• ACTION ITEM
Set down exactly the lines that run from the line with "duct carcinoma, NOS" to the end of the data, and nothing else.

################

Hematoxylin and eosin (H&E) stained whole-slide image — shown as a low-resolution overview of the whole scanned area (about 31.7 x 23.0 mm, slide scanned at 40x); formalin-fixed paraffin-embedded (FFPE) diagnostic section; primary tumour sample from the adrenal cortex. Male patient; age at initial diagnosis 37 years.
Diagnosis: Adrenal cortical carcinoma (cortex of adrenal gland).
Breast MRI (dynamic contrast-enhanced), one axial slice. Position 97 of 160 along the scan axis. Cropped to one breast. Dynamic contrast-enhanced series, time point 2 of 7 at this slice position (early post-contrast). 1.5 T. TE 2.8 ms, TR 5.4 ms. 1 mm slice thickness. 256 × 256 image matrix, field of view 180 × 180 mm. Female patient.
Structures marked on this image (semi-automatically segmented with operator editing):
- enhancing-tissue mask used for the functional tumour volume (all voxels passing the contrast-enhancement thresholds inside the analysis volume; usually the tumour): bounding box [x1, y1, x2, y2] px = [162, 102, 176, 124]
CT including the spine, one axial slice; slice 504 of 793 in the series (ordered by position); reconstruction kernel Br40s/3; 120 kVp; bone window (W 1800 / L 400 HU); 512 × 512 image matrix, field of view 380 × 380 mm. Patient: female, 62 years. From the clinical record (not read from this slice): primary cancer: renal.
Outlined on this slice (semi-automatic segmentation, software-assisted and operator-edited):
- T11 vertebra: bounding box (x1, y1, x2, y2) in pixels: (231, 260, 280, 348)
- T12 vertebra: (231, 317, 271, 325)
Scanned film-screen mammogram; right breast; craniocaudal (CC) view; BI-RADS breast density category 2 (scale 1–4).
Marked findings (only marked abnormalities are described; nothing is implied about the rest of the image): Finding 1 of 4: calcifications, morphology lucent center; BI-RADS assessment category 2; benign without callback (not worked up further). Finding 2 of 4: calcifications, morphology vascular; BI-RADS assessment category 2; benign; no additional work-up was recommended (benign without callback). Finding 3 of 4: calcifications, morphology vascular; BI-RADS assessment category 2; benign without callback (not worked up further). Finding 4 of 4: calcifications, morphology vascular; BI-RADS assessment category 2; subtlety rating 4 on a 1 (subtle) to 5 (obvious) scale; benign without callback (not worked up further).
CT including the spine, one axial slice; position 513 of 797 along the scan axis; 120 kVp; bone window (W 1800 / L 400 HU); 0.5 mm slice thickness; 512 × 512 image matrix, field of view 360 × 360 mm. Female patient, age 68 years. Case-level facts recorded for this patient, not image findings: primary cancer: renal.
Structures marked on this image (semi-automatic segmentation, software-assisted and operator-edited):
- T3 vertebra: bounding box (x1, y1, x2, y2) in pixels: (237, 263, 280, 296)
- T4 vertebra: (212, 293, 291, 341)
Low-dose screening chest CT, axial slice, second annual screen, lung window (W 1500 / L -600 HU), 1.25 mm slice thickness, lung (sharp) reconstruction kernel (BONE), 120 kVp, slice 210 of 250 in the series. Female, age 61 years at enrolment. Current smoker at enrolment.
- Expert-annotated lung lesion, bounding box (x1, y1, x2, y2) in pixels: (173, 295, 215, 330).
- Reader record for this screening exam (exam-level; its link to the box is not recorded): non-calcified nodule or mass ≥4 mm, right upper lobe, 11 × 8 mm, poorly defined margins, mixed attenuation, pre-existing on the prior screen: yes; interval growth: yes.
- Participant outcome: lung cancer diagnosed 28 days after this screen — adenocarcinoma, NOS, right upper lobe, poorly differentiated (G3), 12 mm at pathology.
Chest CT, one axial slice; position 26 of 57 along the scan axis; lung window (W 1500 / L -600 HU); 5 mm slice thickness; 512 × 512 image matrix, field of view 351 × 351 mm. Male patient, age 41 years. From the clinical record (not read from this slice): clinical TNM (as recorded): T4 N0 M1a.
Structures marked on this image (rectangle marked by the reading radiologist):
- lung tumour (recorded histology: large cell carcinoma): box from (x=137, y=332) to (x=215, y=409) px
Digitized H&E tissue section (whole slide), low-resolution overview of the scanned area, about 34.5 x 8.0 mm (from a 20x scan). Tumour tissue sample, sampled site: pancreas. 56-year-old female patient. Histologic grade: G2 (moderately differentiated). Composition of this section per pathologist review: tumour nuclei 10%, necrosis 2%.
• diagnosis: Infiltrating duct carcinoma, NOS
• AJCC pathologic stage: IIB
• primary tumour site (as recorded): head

################

• ANSWER BELOW
• diagnosis: Infiltrating duct carcinoma, NOS
• AJCC pathologic stage: IIB
• primary tumour site (as recorded): head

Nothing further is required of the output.